Et, en exergue, cet aphorisme : « Dieu nous a donné les Bêtes ! »

Cette fois, il me sembla que j’avais trouvé mon témoignage.

III

Grâce à quelque ruse, je parvins à me glisser au banquet des Carnivores. Je pris place à une petite table du fond, où il n’y avait que deux convives : un glouton qui ne levait pas les yeux de son assiette et un myope qui voyait à peine sa fourchette quand il la portait à sa bouche. Le repas était véritablement pantagruélique — et sanglant ! Les viandes rouges, les sauces écarlates, un bœuf entier servi sur un colossal plat d’argent et dans le ventre duquel on avait amoncelé des poules et des pigeons rôtis ; ce festin de carnivores était arrosé par surcroît de vins épais, de bières noires, de toute une beuverie lourde et farouche.

Commencé à six heures et demie, le banquet ne tira vers sa fin que deux heures plus tard. On servit au dessert une espèce de vin vermeil, mousseux, qui semblait du sang frais. Alors un des convives se leva et porta le premier toast :

« Je bois à l’anéantissement de la race stupide et réactionnaire des végétariens. Ces animaux rétrogrades (Écoutez ! écoutez !) ont imaginé de nous ramener à l’état de singes. (Rires et applaudissements.) Ils ont imaginé de nous priver de notre force et de notre courage, de notre intelligence et de notre énergie, de la source même de la supériorité de notre race sur les races débiles du continent, — c’est-à-dire de la Viande, gentlemen, du noble roastbeef de la vieille Angleterre. (Triple salve d’applaudissements.) Gentlemen, Dieu nous a donné les bêtes… »

Je m’étais levé. Je m’avançai vers la table d’honneur d’un pas ferme et je m’écriai :

— Dieu nous a donné les bêtes pour nous servir et non pour être assassinées par nous ! Dieu est venu sur la terre pour nous dire d’être doux et aimants, et l’usage de la viande nous rend lourds, stupides et féroces !… L’usage de la viande nous rend semblables aux bêtes les plus abominables…

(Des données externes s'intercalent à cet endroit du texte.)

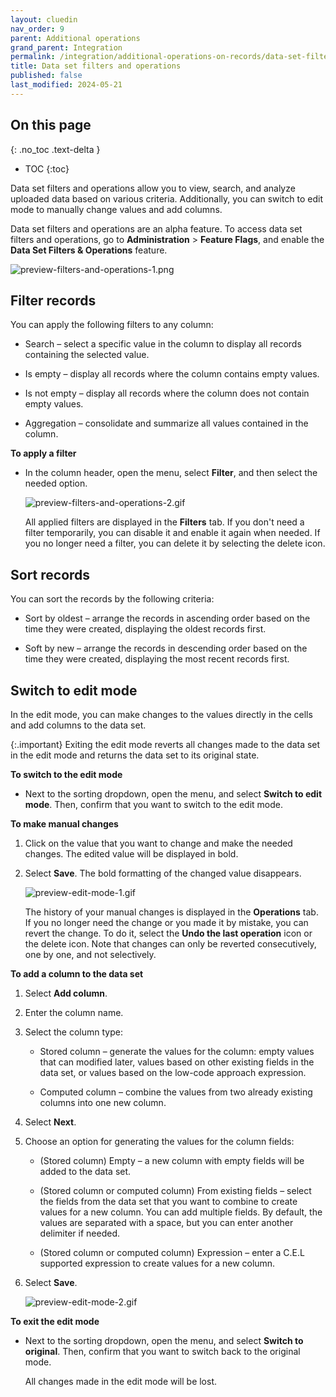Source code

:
 ```yaml
---
layout: cluedin
nav_order: 9
parent: Additional operations
grand_parent: Integration
permalink: /integration/additional-operations-on-records/data-set-filters-and-operations
title: Data set filters and operations
published: false
last_modified: 2024-05-21
---
```

## On this page
{: .no_toc .text-delta }
- TOC
{:toc}

Data set filters and operations allow you to view, search, and analyze uploaded data based on various criteria. Additionally, you can switch to edit mode to manually change values and add columns.

Data set filters and operations are an alpha feature. To access data set filters and operations, go to **Administration** > **Feature Flags**, and enable the **Data Set Filters & Operations** feature.

![preview-filters-and-operations-1.png](../../assets/images/integration/additional-operations/preview-filters-and-operations-1.png)

## Filter records

You can apply the following filters to any column:

- Search – select a specific value in the column to display all records containing the selected value.

- Is empty – display all records where the column contains empty values.

- Is not empty – display all records where the column does not contain empty values.

- Aggregation – consolidate and summarize all values contained in the column.

**To apply a filter**

- In the column header, open the menu, select **Filter**, and then select the needed option.

    ![preview-filters-and-operations-2.gif](../../assets/images/integration/additional-operations/preview-filters-and-operations-2.gif)

    All applied filters are displayed in the **Filters** tab. If you don't need a filter temporarily, you can disable it and enable it again when needed. If you no longer need a filter, you can delete it by selecting the delete icon.

## Sort records

You can sort the records by the following criteria:

- Sort by oldest – arrange the records in ascending order based on the time they were created, displaying the oldest records first.

- Soft by new – arrange the records in descending order based on the time they were created, displaying the most recent records first.

## Switch to edit mode

In the  edit mode, you can make changes to the values directly in the cells and add columns to the data set.

{:.important}
Exiting the edit mode reverts all changes made to the data set in the edit mode and returns the data set to its original state.

**To switch to the edit mode**

- Next to the sorting dropdown, open the menu, and select **Switch to edit mode**. Then, confirm that you want to switch to the edit mode.

**To make manual changes**

1. Click on the value that you want to change and make the needed changes. The edited value will be displayed in bold.

1. Select **Save**. The bold formatting of the changed value disappears.

    ![preview-edit-mode-1.gif](../../assets/images/integration/additional-operations/preview-edit-mode-1.gif)

    The history of your manual changes is displayed in the **Operations** tab. If you no longer need the change or you made it by mistake, you can revert the change. To do it, select the **Undo the last operation** icon or the delete icon. Note that changes can only be reverted consecutively, one by one, and not selectively.

**To add a column to the data set**

1. Select **Add column**.

1. Enter the column name.

1. Select the column type:

    - Stored column – generate the values for the column: empty values that can modified later, values based on other existing fields in the data set, or values based on the low-code approach expression.

    - Computed column – combine the values from two already existing columns into one new column.

1. Select **Next**.

1. Choose an option for generating the values for the column fields:

    - (Stored column) Empty – a new column with empty fields will be added to the data set.

    - (Stored column or computed column) From existing fields – select the fields from the data set that you want to combine to create values for a new column. You can add multiple fields. By default, the values are separated with a space, but you can enter another delimiter if needed.

    - (Stored column or computed column) Expression – enter a C.E.L supported expression to create values for a new column.

1. Select **Save**.

    ![preview-edit-mode-2.gif](../../assets/images/integration/additional-operations/preview-edit-mode-2.gif)

**To exit the edit mode**

- Next to the sorting dropdown, open the menu, and select **Switch to original**. Then, confirm that you want to switch back to the original mode.

    All changes made in the edit mode will be lost.
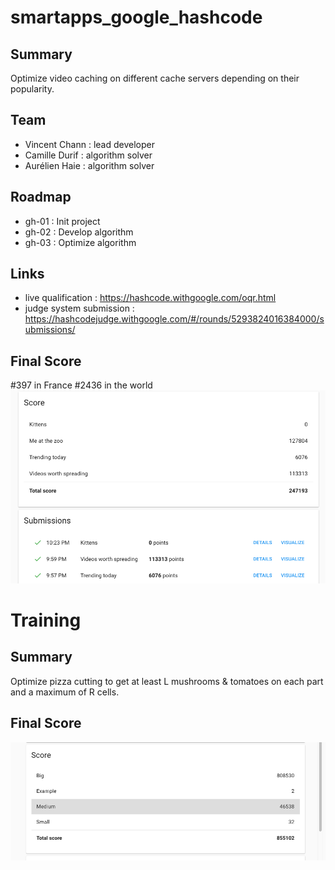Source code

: # smartapps_google_hashcode

## Summary

Optimize video caching on different cache servers depending on their popularity.

## Team

- Vincent Chann : lead developer
- Camille Durif : algorithm solver
- Aurélien Haie : algorithm solver

## Roadmap

- gh-01 : Init project
- gh-02 : Develop algorithm
- gh-03 : Optimize algorithm

## Links

- live qualification : https://hashcode.withgoogle.com/oqr.html
- judge system submission : https://hashcodejudge.withgoogle.com/#/rounds/5293824016384000/submissions/

## Final Score 

#397 in France
#2436 in the world
![Screenshot](final_score_qualification.png)

# Training

## Summary

Optimize pizza cutting to get at least L mushrooms & tomatoes on each part and a maximum of R cells.

## Final Score 

![Screenshot](final_score_training.png)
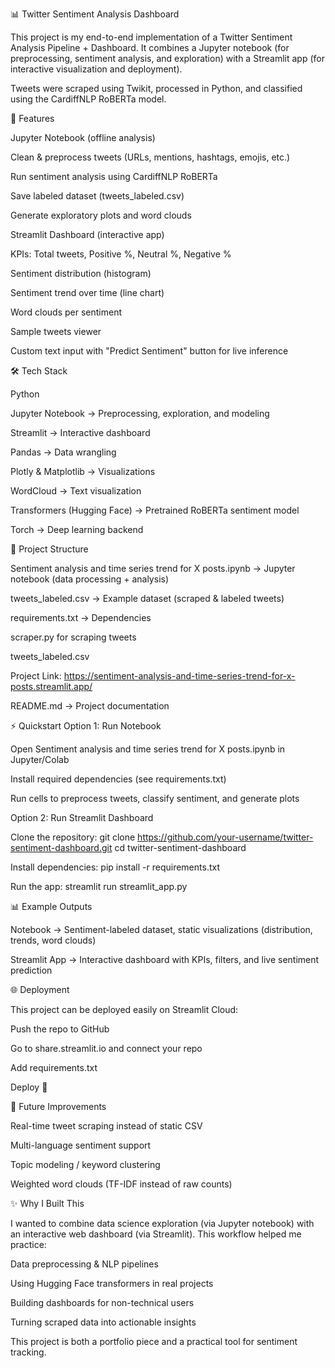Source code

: 📊 Twitter Sentiment Analysis Dashboard

This project is my end-to-end implementation of a Twitter Sentiment Analysis Pipeline + Dashboard.
It combines a Jupyter notebook (for preprocessing, sentiment analysis, and exploration) with a Streamlit app (for interactive visualization and deployment).

Tweets were scraped using Twikit, processed in Python, and classified using the CardiffNLP RoBERTa model.

🚀 Features

Jupyter Notebook (offline analysis)

Clean & preprocess tweets (URLs, mentions, hashtags, emojis, etc.)

Run sentiment analysis using CardiffNLP RoBERTa

Save labeled dataset (tweets_labeled.csv)

Generate exploratory plots and word clouds

Streamlit Dashboard (interactive app)

KPIs: Total tweets, Positive %, Neutral %, Negative %

Sentiment distribution (histogram)

Sentiment trend over time (line chart)

Word clouds per sentiment

Sample tweets viewer

Custom text input with "Predict Sentiment" button for live inference

🛠 Tech Stack

Python

Jupyter Notebook → Preprocessing, exploration, and modeling

Streamlit → Interactive dashboard

Pandas → Data wrangling

Plotly & Matplotlib → Visualizations

WordCloud → Text visualization

Transformers (Hugging Face) → Pretrained RoBERTa sentiment model

Torch → Deep learning backend

📂 Project Structure

Sentiment analysis and time series trend for X posts.ipynb → Jupyter notebook (data processing + analysis)

tweets_labeled.csv → Example dataset (scraped & labeled tweets)

requirements.txt → Dependencies

scraper.py for scraping tweets

tweets_labeled.csv

Project Link: https://sentiment-analysis-and-time-series-trend-for-x-posts.streamlit.app/

README.md → Project documentation

⚡ Quickstart
Option 1: Run Notebook

Open Sentiment analysis and time series trend for X posts.ipynb in Jupyter/Colab

Install required dependencies (see requirements.txt)

Run cells to preprocess tweets, classify sentiment, and generate plots

Option 2: Run Streamlit Dashboard

Clone the repository:
git clone https://github.com/your-username/twitter-sentiment-dashboard.git
cd twitter-sentiment-dashboard

Install dependencies:
pip install -r requirements.txt

Run the app:
streamlit run streamlit_app.py

📊 Example Outputs

Notebook → Sentiment-labeled dataset, static visualizations (distribution, trends, word clouds)

Streamlit App → Interactive dashboard with KPIs, filters, and live sentiment prediction

🌐 Deployment

This project can be deployed easily on Streamlit Cloud:

Push the repo to GitHub

Go to share.streamlit.io
 and connect your repo

Add requirements.txt

Deploy 🚀

🔮 Future Improvements

Real-time tweet scraping instead of static CSV

Multi-language sentiment support

Topic modeling / keyword clustering

Weighted word clouds (TF-IDF instead of raw counts)

✨ Why I Built This

I wanted to combine data science exploration (via Jupyter notebook) with an interactive web dashboard (via Streamlit).
This workflow helped me practice:

Data preprocessing & NLP pipelines

Using Hugging Face transformers in real projects

Building dashboards for non-technical users

Turning scraped data into actionable insights

This project is both a portfolio piece and a practical tool for sentiment tracking.
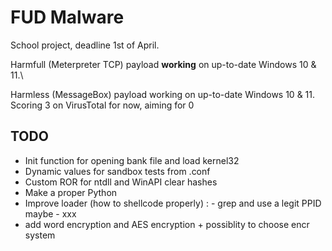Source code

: # FUD Malware

School project, deadline 1st of April.

Harmfull (Meterpreter TCP) payload **working** on up-to-date Windows 10 & 11.\

Harmless (MessageBox) payload working on up-to-date Windows 10 & 11.\
Scoring 3 on VirusTotal for now, aiming for 0


## TODO
 - Init function for opening bank file and load kernel32
 - Dynamic values for sandbox tests from .conf
 - Custom ROR for ntdll and WinAPI clear hashes
 - Make a proper Python
 - Improve loader (how to shellcode properly) :
        - grep and use a legit PPID maybe
        - xxx
 - add word encryption and AES encryption + possiblity to choose encr system


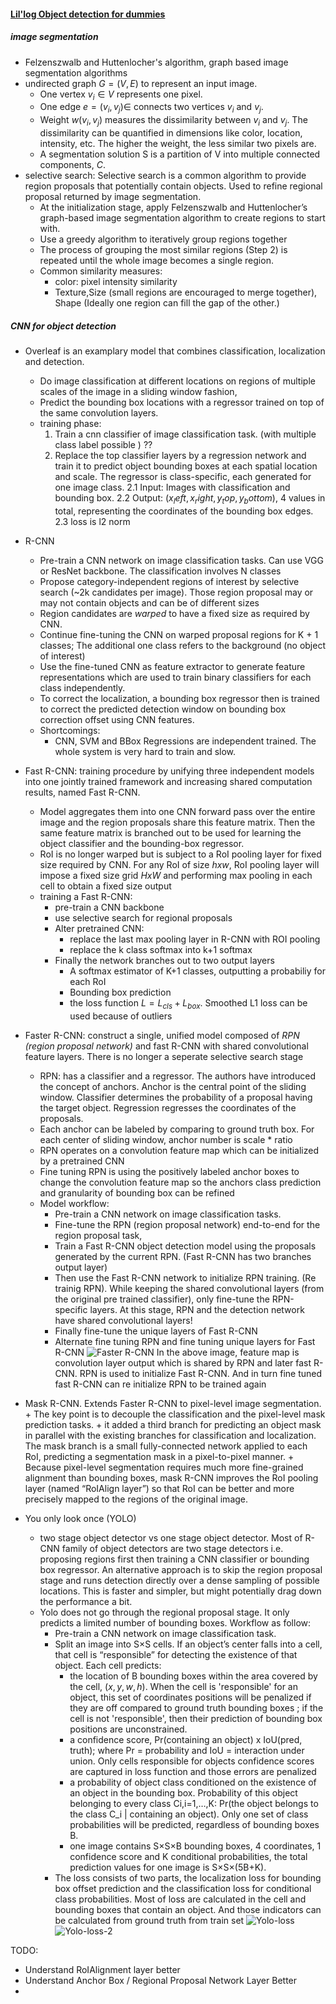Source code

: #### [Lil'log Object detection for dummies](https://lilianweng.github.io/lil-log/2017/10/29/object-recognition-for-dummies-part-1.html)
##### image segmentation
- Felzenszwalb and Huttenlocher's algorithm, graph based image segmentation algorithms
- undirected graph $G=(V,E)$ to represent an input image. 
    + One vertex $v_{i} \in V$ represents one pixel. 
    + One edge $e=(v_i,v_j)\in$ connects two vertices $v_i$ and $v_j$. 
    + Weight $w(v_i,v_j)$ measures the dissimilarity between $v_i$ and $v_j$. The dissimilarity can be quantified in dimensions like color, location, intensity, etc. The higher the weight, the less similar two pixels are. 
    + A segmentation solution S is a partition of V into multiple connected components, ${C}$.
- selective search: Selective search is a common algorithm to provide region proposals that potentially contain objects. Used to refine regional proposal returned by image segmentation.
    + At the initialization stage, apply Felzenszwalb and Huttenlocher’s graph-based image segmentation algorithm to create regions to start with.
    + Use a greedy algorithm to iteratively group regions together
    + The process of grouping the most similar regions (Step 2) is repeated until the whole image becomes a single region.
    + Common similarity measures: 
        * color: pixel intensity similarity
        * Texture,Size (small regions are encouraged to merge together), Shape (Ideally one region can fill the gap of the other.)
##### CNN for object detection 
- Overleaf is an examplary model that combines classification, localization and detection.
    + Do image classification at different locations on regions of multiple scales of the image in a sliding window fashion, 
    + Predict the bounding box locations with a regressor trained on top of the same convolution layers.
    + training phase:
        1. Train a cnn classifier of image classification task. (with multiple class label possible ) ??
        2. Replace the top classifier layers by a regression network and train it to predict object bounding boxes at each spatial location and scale. The regressor is class-specific, each generated for one image class.
            2.1 Input: Images with classification and bounding box.
            2.2 Output: $(x_left,x_right,y_top,y_bottom)$, 4 values in total, representing the coordinates of the bounding box edges.  
            2.3 loss is l2 norm 

- R-CNN
    + Pre-train a CNN network on image classification tasks. Can use VGG or ResNet backbone. The classification involves N classes
    + Propose category-independent regions of interest by selective search (~2k candidates per image). Those region proposal may or may not contain objects and can be of different sizes 
    + Region candidates are *warped* to have a fixed size as required by CNN.
    + Continue fine-tuning the CNN on warped proposal regions for K + 1 classes; The additional one class refers to the background (no object of interest)
    + Use the fine-tuned CNN as feature extractor to generate feature representations which are used to train binary classifiers for each class independently. 
    + To correct the localization, a bounding box regressor then is trained to 
    correct the predicted detection window on bounding box correction offset using CNN features.
    + Shortcomings:
        * CNN, SVM and BBox Regressions are independent trained. The whole system is very hard to train and slow. 

- Fast R-CNN: training procedure by unifying three independent models into one jointly trained framework and increasing shared computation results, named Fast R-CNN. 
    * Model aggregates them into one CNN forward pass over the entire image and the region proposals share this feature matrix. Then the same feature matrix is branched out to be used for learning the object classifier and the bounding-box regressor.
    * RoI is no longer warped but is subject to a RoI pooling layer for fixed size required by CNN. For any RoI of size $hxw$, RoI pooling layer will impose a fixed size grid $HxW$ and performing max pooling in each cell to obtain a fixed size output 
    * training a Fast R-CNN:
        - pre-train a CNN backbone 
        - use selective search for regional proposals
        - Alter pretrained CNN:
            + replace the last max pooling layer in R-CNN with ROI pooling 
            + replace the k class softmax into k+1 softmax
        - Finally the network branches out to two output layers
            + A softmax estimator of K+1 classes, outputting a probabiliy for each RoI
            + Bounding box prediction 
            + the loss function $L=L_{cls}+L_{box}$. Smoothed L1 loss can be used because of outliers 
- Faster R-CNN: construct a single, unified model composed of *RPN (region proposal network)* and fast R-CNN with shared convolutional feature layers. There is no longer a seperate selective search stage 
    + RPN: has a classifier and a regressor. The authors have introduced the concept of anchors. Anchor is the central point of the sliding window. Classifier determines the probability of a proposal having the target object. Regression regresses the coordinates of the proposals. 
    + Each anchor can be labeled by comparing to ground truth box. For each center of sliding window, anchor number is scale * ratio
    + RPN operates on a convolution feature map which can be initialized by a pretrained CNN 
    + Fine tuning RPN is using the positively labeled anchor boxes to change the convolution feature map so the anchors class prediction and granularity of bounding box can be refined
    + Model workflow:
        * Pre-train a CNN network on image classification tasks.
        * Fine-tune the RPN (region proposal network) end-to-end for the region proposal task,
        * Train a Fast R-CNN object detection model using the proposals generated by the current RPN. (Fast R-CNN has two branches output layer)
        * Then use the Fast R-CNN network to initialize RPN training. (Re trainig RPN). While keeping the shared convolutional layers (from the original pre trained classifier), only fine-tune the RPN-specific layers. At this stage, RPN and the detection network have shared convolutional layers!
        * Finally fine-tune the unique layers of Fast R-CNN
        * Alternate fine tuning RPN and fine tuning unique layers for Fast R-CNN 
    ![Faster R-CNN](/Users/qxy001/Documents/personal_src/aiml/notes/Faster-RCNN-RPN.png)
    In the above image, feature map is convolution layer output which is shared by RPN and later fast R-CNN. RPN is used to initialize Fast R-CNN. And in turn fine tuned fast R-CNN can re initialize RPN to be trained again 

- Mask R-CNN. Extends Faster R-CNN to pixel-level image segmentation. 
        + The key point is to decouple the classification and the pixel-level mask prediction tasks. 
        + it added a third branch for predicting an object mask in parallel with the existing branches for classification and localization. The mask branch is a small fully-connected network applied to each RoI, predicting a segmentation mask in a pixel-to-pixel manner.
        + Because pixel-level segmentation requires much more fine-grained alignment than bounding boxes, mask R-CNN improves the RoI pooling layer (named “RoIAlign layer”) so that RoI can be better and more precisely mapped to the regions of the original image.

- You only look once (YOLO)
    + two stage object detector vs one stage object detector. Most of R-CNN family of object detectors are two stage detectors i.e. proposing regions first then training a CNN classifier or bounding box regressor. An alternative approach is to skip the region proposal stage and runs detection directly over a dense sampling of possible locations. This is faster and simpler, but might potentially drag down the performance a bit.
    + Yolo does not go through the regional proposal stage. It only predicts a limited number of bounding boxes. Workflow as follow:
        * Pre-train a CNN network on image classification task.
        * Split an image into S×S cells. If an object’s center falls into a cell, that cell is “responsible” for detecting the existence of that object. Each cell predicts:
            * the location of B bounding boxes within the area covered by the cell, $(x,y,w,h)$. When the cell is 'responsible' for an object, this set of coordinates positions will be penalized if they are off compared to ground truth bounding boxes ; if the cell is not 'responsible', then their prediction of bounding box positions are unconstrained. 
            * a confidence score, Pr(containing an object) x IoU(pred, truth); where Pr = probability and IoU = interaction under union. Only cells responsible for objects confidence scores are captured in loss function and those errors are penalized 
            * a probability of object class conditioned on the existence of an object in the bounding box. Probability of this object belonging to every class Ci,i=1,…,K: Pr(the object belongs to the class C_i | containing an object). Only one set of class probabilities will be predicted, regardless of  bounding boxes B.  
            * one image contains S×S×B bounding boxes, 4 coordinates, 1 confidence score and K conditional probabilities, the total prediction values for one image  is S×S×(5B+K).
        * The loss consists of two parts, the localization loss for bounding box offset prediction and the classification loss for conditional class probabilities. Most of loss are calculated in the cell and bounding boxes that contain an object. And those indicators can be calculated from ground truth from train set 
        ![Yolo-loss](/Users/qxy001/Documents/personal_src/aiml/notes/Yolo-loss.png)
        ![Yolo-loss-2](/Users/qxy001/Documents/personal_src/aiml/notes/Yolo-loss-2.png)


TODO:
- Understand RoIAlignment layer better 
- Understand Anchor Box / Regional Proposal Network Layer Better 
- 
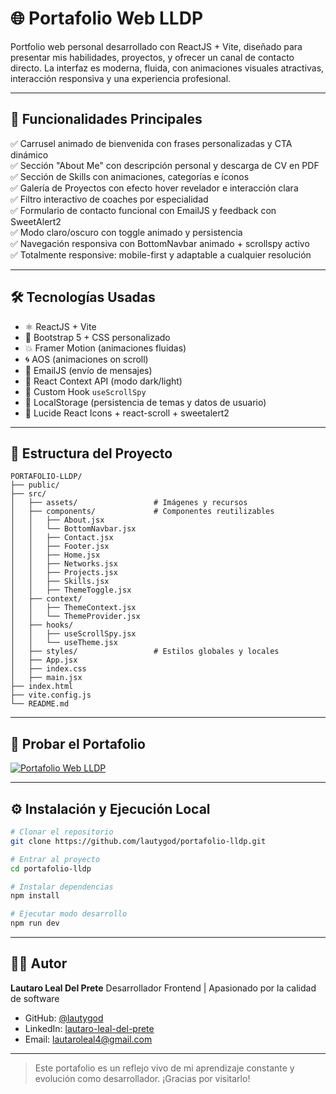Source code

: # 🌐 Portafolio Web LLDP

Portfolio web personal desarrollado con ReactJS + Vite, diseñado para presentar mis habilidades, proyectos, y ofrecer un canal de contacto directo. La interfaz es moderna, fluida, con animaciones visuales atractivas, interacción responsiva y una experiencia profesional.

---

## 🎯 Funcionalidades Principales

✅ Carrusel animado de bienvenida con frases personalizadas y CTA dinámico <br>
✅ Sección "About Me" con descripción personal y descarga de CV en PDF <br>
✅ Sección de Skills con animaciones, categorías e íconos <br>
✅ Galería de Proyectos con efecto hover revelador e interacción clara <br>
✅ Filtro interactivo de coaches por especialidad <br>
✅ Formulario de contacto funcional con EmailJS y feedback con SweetAlert2 <br>
✅ Modo claro/oscuro con toggle animado y persistencia <br>
✅ Navegación responsiva con BottomNavbar animado + scrollspy activo <br>
✅ Totalmente responsive: mobile-first y adaptable a cualquier resolución <br>

---

## 🛠️ Tecnologías Usadas

- ⚛ ReactJS + Vite
- 🎨 Bootstrap 5 + CSS personalizado
- 💥 Framer Motion (animaciones fluidas)
- 🌀 AOS (animaciones on scroll)
- 📩 EmailJS (envío de mensajes)
- 🧠 React Context API (modo dark/light)
- 📍 Custom Hook `useScrollSpy`
- 💾 LocalStorage (persistencia de temas y datos de usuario)
- 🧰 Lucide React Icons + react-scroll + sweetalert2

---

## 📁 Estructura del Proyecto

```
PORTAFOLIO-LLDP/
├── public/
├── src/
│   ├── assets/                 # Imágenes y recursos
│   ├── components/             # Componentes reutilizables
│   │   ├── About.jsx
│   │   └── BottomNavbar.jsx
│   │   ├── Contact.jsx
│   │   ├── Footer.jsx
│   │   ├── Home.jsx
│   │   ├── Networks.jsx
│   │   ├── Projects.jsx
│   │   ├── Skills.jsx
│   │   ├── ThemeToggle.jsx
│   ├── context/
│   │   ├── ThemeContext.jsx
│   │   └── ThemeProvider.jsx
│   ├── hooks/
│   │   ├── useScrollSpy.jsx
│   │   └── useTheme.jsx
│   ├── styles/                 # Estilos globales y locales
│   ├── App.jsx
│   ├── index.css
│   ├── main.jsx
├── index.html
├── vite.config.js
└── README.md
```

---

## 🚀 Probar el Portafolio

[![Portafolio Web LLDP](https://img.shields.io/badge/Portafolio%20Web%20LLDP-000000?style=for-the-badge&logo=vercel&logoColor=white&labelColor=000000)](https://portafolio-lldp.vercel.app/)

---

## ⚙ Instalación y Ejecución Local

```bash
# Clonar el repositorio
git clone https://github.com/lautygod/portafolio-lldp.git

# Entrar al proyecto
cd portafolio-lldp

# Instalar dependencias
npm install

# Ejecutar modo desarrollo
npm run dev
```

---

## 👨‍💻 Autor

**Lautaro Leal Del Prete**
Desarrollador Frontend | Apasionado por la calidad de software

- GitHub: [@lautygod](https://github.com/lautygod)
- LinkedIn: [lautaro-leal-del-prete](https://www.linkedin.com/in/lautaro-leal-del-prete)
- Email: [lautaroleal4@gmail.com](mailto:lautaroleal4@gmail.com)

---

> Este portafolio es un reflejo vivo de mi aprendizaje constante y evolución como desarrollador. ¡Gracias por visitarlo!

J’allais achever ; mais, après un premier mouvement de surprise, une clameur formidable venait de s’élever. Un flot de carnivores se précipita sur moi et m’enleva. En moins d’un instant, j’étais entraîné à la porte, j’étais lancé au dehors avec vigueur, parmi les huées. J’eus le bonheur de tomber dans les bras d’un groupe de végétariens (et, parmi eux, le président de notre club) qui attendaient l’ouverture de la séance contradictoire. Ce fut l’ovation après l’exécution. Je fus porté en triomphe aux mâles accents de la Marseillaise végétarienne :

Contre nous du carnivorisme
L’étendard sanglant est levé.

Que vous dirais-je que vous ne deviniez aisément ? Le lendemain, mon nom était dans tous les journaux ; cinquante reporters assiégeaient ma porte. Le Graphic faisait prendre mon portrait. Je n’eus qu’à me présenter chez la tante de mon amie pour me voir accueillir comme un sauveur de l’humanité, et je savourai tout ensemble une semaine de célébrité et les joies de la plus charmante idylle.